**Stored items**
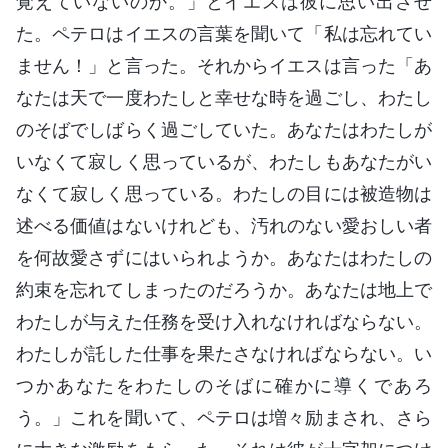
覚えていないのか。」とイエスは彼に思い出させ
た。ペテロはイエスの言葉を聞いて「私は忘れてい
ません！」と言った。それからイエスは言った「あ
なたは天で一度わたしと幸せな時を過ごし、わたし
のそばでしばらく過ごしていた。あなたはわたしが
いなくて寂しく思っているが、わたしもあなたがい
なくて寂しく思っている。わたしの目には被造物は
述べる価値はないけれども、汚れのない愛おしい者
を何故愛さずにはいられようか。あなたはわたしの
約束を忘れてしまったのだろうか。あなたは地上で
わたしが与えた任務を受け入れなければならない。
わたしが託した仕事を果たさなければならない。い
つかあなたをわたしのそばに確かに導くであろ
う。」これを聞いて、ペテロは増々励まされ、さら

**WHAT THIS TASK INVOLVES**
All entries need to be duplicated exactly, apart from the images.

**ANSWER SPACE**
覚えていないのか。」とイエスは彼に思い出させ
た。ペテロはイエスの言葉を聞いて「私は忘れてい
ません！」と言った。それからイエスは言った「あ
なたは天で一度わたしと幸せな時を過ごし、わたし
のそばでしばらく過ごしていた。あなたはわたしが
いなくて寂しく思っているが、わたしもあなたがい
なくて寂しく思っている。わたしの目には被造物は
述べる価値はないけれども、汚れのない愛おしい者
を何故愛さずにはいられようか。あなたはわたしの
約束を忘れてしまったのだろうか。あなたは地上で
わたしが与えた任務を受け入れなければならない。
わたしが託した仕事を果たさなければならない。い
つかあなたをわたしのそばに確かに導くであろ
う。」これを聞いて、ペテロは増々励まされ、さら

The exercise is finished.